* _Request_: All lines from the one with "kettle: present [853,341,903,390]" through the last line of the data below should be copied exactly; please add nothing.
[[ Record set open ]]
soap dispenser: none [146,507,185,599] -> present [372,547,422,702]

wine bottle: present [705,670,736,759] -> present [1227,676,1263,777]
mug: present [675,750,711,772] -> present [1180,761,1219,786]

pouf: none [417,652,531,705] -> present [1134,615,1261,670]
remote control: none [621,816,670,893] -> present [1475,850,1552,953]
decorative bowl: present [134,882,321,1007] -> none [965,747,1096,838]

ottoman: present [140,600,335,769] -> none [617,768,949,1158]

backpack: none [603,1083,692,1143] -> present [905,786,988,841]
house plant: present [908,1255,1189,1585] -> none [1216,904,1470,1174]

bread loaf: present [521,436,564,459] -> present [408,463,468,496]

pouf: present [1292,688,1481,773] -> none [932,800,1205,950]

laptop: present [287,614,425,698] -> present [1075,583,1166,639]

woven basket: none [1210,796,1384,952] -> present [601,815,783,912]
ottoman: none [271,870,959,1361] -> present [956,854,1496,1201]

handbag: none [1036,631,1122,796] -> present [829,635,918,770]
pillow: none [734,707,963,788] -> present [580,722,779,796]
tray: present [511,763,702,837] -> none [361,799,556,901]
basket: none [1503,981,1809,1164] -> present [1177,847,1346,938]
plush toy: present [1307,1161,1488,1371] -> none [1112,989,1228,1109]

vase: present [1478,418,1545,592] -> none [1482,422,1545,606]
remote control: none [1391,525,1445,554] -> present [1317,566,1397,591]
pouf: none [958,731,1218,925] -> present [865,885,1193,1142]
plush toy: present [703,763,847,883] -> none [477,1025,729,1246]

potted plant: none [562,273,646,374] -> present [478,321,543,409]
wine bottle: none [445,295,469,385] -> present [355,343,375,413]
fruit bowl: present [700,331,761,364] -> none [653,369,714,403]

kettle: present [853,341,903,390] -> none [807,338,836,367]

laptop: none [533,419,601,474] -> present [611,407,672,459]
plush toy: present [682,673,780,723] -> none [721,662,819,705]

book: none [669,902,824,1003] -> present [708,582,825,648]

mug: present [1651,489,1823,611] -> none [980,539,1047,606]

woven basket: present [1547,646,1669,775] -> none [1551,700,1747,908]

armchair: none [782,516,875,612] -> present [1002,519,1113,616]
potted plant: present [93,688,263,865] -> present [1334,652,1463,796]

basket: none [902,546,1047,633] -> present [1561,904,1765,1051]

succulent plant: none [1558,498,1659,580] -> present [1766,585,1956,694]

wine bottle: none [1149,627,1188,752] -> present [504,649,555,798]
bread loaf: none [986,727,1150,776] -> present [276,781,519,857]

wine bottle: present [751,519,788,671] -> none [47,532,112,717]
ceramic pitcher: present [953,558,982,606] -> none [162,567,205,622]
[[ Record set closed ]]
* _Task answer_:
kettle: present [853,341,903,390] -> none [807,338,836,367]

laptop: none [533,419,601,474] -> present [611,407,672,459]
plush toy: present [682,673,780,723] -> none [721,662,819,705]

book: none [669,902,824,1003] -> present [708,582,825,648]

mug: present [1651,489,1823,611] -> none [980,539,1047,606]

woven basket: present [1547,646,1669,775] -> none [1551,700,1747,908]

armchair: none [782,516,875,612] -> present [1002,519,1113,616]
potted plant: present [93,688,263,865] -> present [1334,652,1463,796]

basket: none [902,546,1047,633] -> present [1561,904,1765,1051]

succulent plant: none [1558,498,1659,580] -> present [1766,585,1956,694]

wine bottle: none [1149,627,1188,752] -> present [504,649,555,798]
bread loaf: none [986,727,1150,776] -> present [276,781,519,857]

wine bottle: present [751,519,788,671] -> none [47,532,112,717]
ceramic pitcher: present [953,558,982,606] -> none [162,567,205,622]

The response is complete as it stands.